In Spanien war es anders. Die spanische Rechte diente total und absolut dem Faschismus. Das hat alles pervertiert. Staaten, die von Nazis oder Faschisten ins Leben gerufen wurden, waren nie wirkliche Staaten. Das waren Räuberbanden, wo Verbrecher und Mörder am Werk waren. Der Unterschied ist, die Deutschen machten ein Ende damit, die Italiener ebenfalls – die Spanier nicht. Und der Staat, den die Transición (Übergang in die Demokratie nach Francos Tod; Anm. d. Autors) geerbt hat, ist ein Konstrukt von Verbrechern, die abgeurteilt gehören. 

Der Beweis dafür ist, dass achtzig Jahre danach immer noch 100.000 Menschen in Massengräbern verscharrt liegen. Und sie bleiben dort. Was bedeutet es dann, wenn man Franco nun aus seinem Grab holen will? Vierzig Jahre nach Beginn der Demokratie. Es sollte nicht nur darum gehen, Franco umzubetten, die anderen 100.000 müssten würdig bestattet werden. Das wäre der Beginn eines Prozesses, dem sich die Spanier nicht aussetzen werden, weil sie nicht dazu in der Lage sind, in die Vergangenheit zurück zu schauen. 

Die Richter, die unter Franco Recht sprachen, tun es heute noch. Señora Mariscal de Gante war Ministerin im Justizministerium unter Aznar (José María Aznar war von Mai 1996 bis März 2004 spanischer Ministerpräsident; Anm. d. Autors). Sie ist die Tochter des Magistrado Mariscal de Gante, der unter Franco Minister für öffentliche Ordnung war.

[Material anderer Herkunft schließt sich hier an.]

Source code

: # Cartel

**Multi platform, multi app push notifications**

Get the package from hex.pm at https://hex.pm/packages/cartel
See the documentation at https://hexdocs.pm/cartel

Dieselbe Señora sitzt heute im Tribunal und beschlagnahmt die Besitztümer von Artur Mas, einem Oppositionspolitiker in Katalonien. Sagen Sie mir, was das mit einem Rechtsstaat zu tun hat? Gar nichts. Franco aus dem Tal zu bewegen ist nichts weiter als der Beginn des Beginns des Beginns. Es ist vierzig Jahre überfällig.

Björn Göttlicher 

Señor Cotarelo, wir danken für dieses Gespräch.

Ramón Cotarelo (Madrid, 1943) ist emeritierter Professor für Politikwissenschaft und Verwaltung an der National University of Distance Education (UNED). Seine Forschungslinien waren politische Parteien, die Theorie des Wohlfahrtsstaates, die spanische und europäische Linke und der spanische Weg in die Demokratie.

Er hat mehrere Bücher über den Konflikt zwischen Spanien und Katalonien veröffentlicht: Die Denationalisierung von Spanien (Valencia, 2015), Die Katalanische Republik (Barcelona, ​​2016), Spanien wurde zurückgelassen (Barcelona, ​​2018), Rede an die Nation Katalonien (Erscheinungstermin Februar 2019), Katalonien und die spanische Linke (Erscheinungstermin 2019).